DD: Chip and the Chiltons - I never got to see these guys live, but I bought their cassette at the Cat’s Records in Murfreesboro and wore it out for a few months. I might still have it somewhere in a shoebox. I wish that I knew what it sounded like again.

Wally: Chip and the Chiltons - I know what it sounds like!! It’s called Where’s My Cat? The cover has a photo of the band atop a table with shotgun shells scattered around. I guess we know what happened to the cat. The music is Southern power pop with a dash of blues thrown in for good measure. Who could forget songs like “Next State Line” or “She Said Yes”? Chip put out a second album, but it wasn’t as good as the homemade cassette that came first.

BEST YEARS: 1986-1987? Is anybody detecting a pattern on these best years? Whether it’s nostalgia or what, the mid 80’s was a rocking good time.

Wally: White Animals - I first saw the video to “Don’t Care” on a show called Saturday Night At The Video on M’boro’s Channel 39. . The WA’s combo of hippie chic and beat music was just what the 18-year-old punk rock poet I fancied myself to be needed, dichotomies be damned.Thanks to Saturday Night At The Video I was also exposed to Nick Lowe and The Style Council. A friend had a copy of the White Animals Ecstasy (I loaned him Kerouac’s On The Road and he loaned me the album) and I was soon in an ecstatic state. Saw them play at Cantrells in 1985 with Boulder, Colorado band The Diet Plan opening on a Sunday afternoon where later out back behind the graffiti drenched wall Kevin Gray talked about how the new album (which was to be a self tittled release variously referred to as Drums In Church or The Purple Album) was going to kick Huey Lewis and Billy Idol’s asses. They were humble and nice and helped to seal a life long romance with rock and roll.

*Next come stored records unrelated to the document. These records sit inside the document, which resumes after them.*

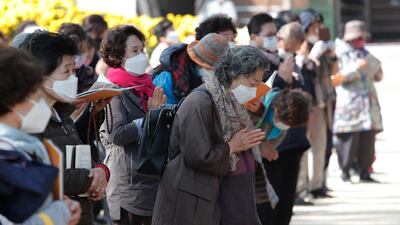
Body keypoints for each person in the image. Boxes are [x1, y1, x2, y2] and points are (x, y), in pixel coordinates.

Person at [152, 45, 267, 225]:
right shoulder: (200, 101)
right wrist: (233, 146)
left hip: (216, 196)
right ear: (233, 74)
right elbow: (198, 155)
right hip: (191, 199)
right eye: (253, 84)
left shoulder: (230, 102)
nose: (255, 90)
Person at [19, 31, 110, 225]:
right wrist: (90, 177)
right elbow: (42, 173)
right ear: (41, 77)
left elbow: (73, 154)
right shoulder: (29, 120)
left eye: (74, 70)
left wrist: (99, 171)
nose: (73, 78)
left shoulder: (61, 114)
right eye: (66, 71)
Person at [0, 47, 81, 225]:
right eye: (36, 96)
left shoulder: (21, 146)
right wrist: (59, 212)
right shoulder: (8, 157)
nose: (40, 103)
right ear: (14, 102)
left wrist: (56, 204)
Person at [99, 25, 166, 225]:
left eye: (142, 49)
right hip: (128, 181)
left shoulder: (146, 84)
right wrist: (150, 117)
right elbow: (116, 135)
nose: (141, 55)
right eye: (134, 51)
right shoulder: (111, 90)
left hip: (151, 176)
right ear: (119, 57)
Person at [256, 22, 312, 225]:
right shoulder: (254, 64)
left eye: (275, 34)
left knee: (285, 205)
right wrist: (259, 145)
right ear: (254, 37)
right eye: (270, 34)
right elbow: (251, 117)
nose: (274, 39)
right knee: (267, 206)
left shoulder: (289, 62)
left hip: (290, 143)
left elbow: (304, 96)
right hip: (263, 151)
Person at [334, 20, 383, 182]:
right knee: (348, 140)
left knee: (367, 140)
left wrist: (375, 67)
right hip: (350, 105)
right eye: (357, 38)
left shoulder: (366, 53)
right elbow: (336, 79)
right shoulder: (339, 55)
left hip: (368, 105)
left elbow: (379, 77)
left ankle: (365, 171)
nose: (360, 41)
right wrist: (356, 69)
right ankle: (346, 171)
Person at [152, 33, 229, 104]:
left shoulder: (200, 74)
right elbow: (164, 111)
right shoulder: (167, 78)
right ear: (199, 64)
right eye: (211, 68)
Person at [58, 23, 98, 93]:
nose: (79, 57)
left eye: (83, 51)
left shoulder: (87, 73)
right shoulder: (54, 73)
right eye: (77, 52)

DD: White Animals - They were the first Nashville new rock band that I ever saw live and they lived up to the hype and my expectations and they all even signed my copy of Ecstasy after the show. Hurrah for Nashville rock!

BEST YEARS: 1982-1987

Wally: The Young Nashvillians - Dreadbeat’s greatest recording artists since the White Animals, The Young Nashvillians were all about fun. The story goes that they gave Kevin Gray a homemade tape and that he insisted Dreadbeat release a record by them in addition to having them open shows for the WA’s. They were young college kids who later abandoned the bright lights of stardom for careers, but we’re lucky to have the memory of songs like “Vanderbilt In France”. A CD was issued in the late 90’s compiling their Dreadbeat release with their second self released EP. If you’re lucky you might find it.

DD: The Young Nashvillians - These guys stayed below my radar screen for the entire time that they were together. However, some years later I
finally heard the records and their youthful exuberance alone makes
them candidates for this list. It never hurts that they had the Kevin
Gray seal of approval.

BEST YEARS: 1983-1984

If your favorite hasn't showed up yet, maybe they'll make the next post. Look for part 3 in a week or so.

2 comments:

Michael Roy Hollihan said...

I saw the White Animals many times in the 80's. Always a favorite. My best memory was an early show at the Univ. Of Ala., Huntsville. They played a cover of the B52s "Planet Claire. During a long jammy section, Kevin and their original guitarist walked off stage into the seats up front. Kevin just chilled while The Colonel continued to play from his chair. No one missed a beat. Sublime.

Wally Bangs said...

Huntsville is a heck of a town. I used to love to go down there and visit Star Burst or was it Star Dust records. I wish I could say I saw the WA's when the Colonel was still with them, but alas I didn't get to see them live until the show at Cantrells in 1985.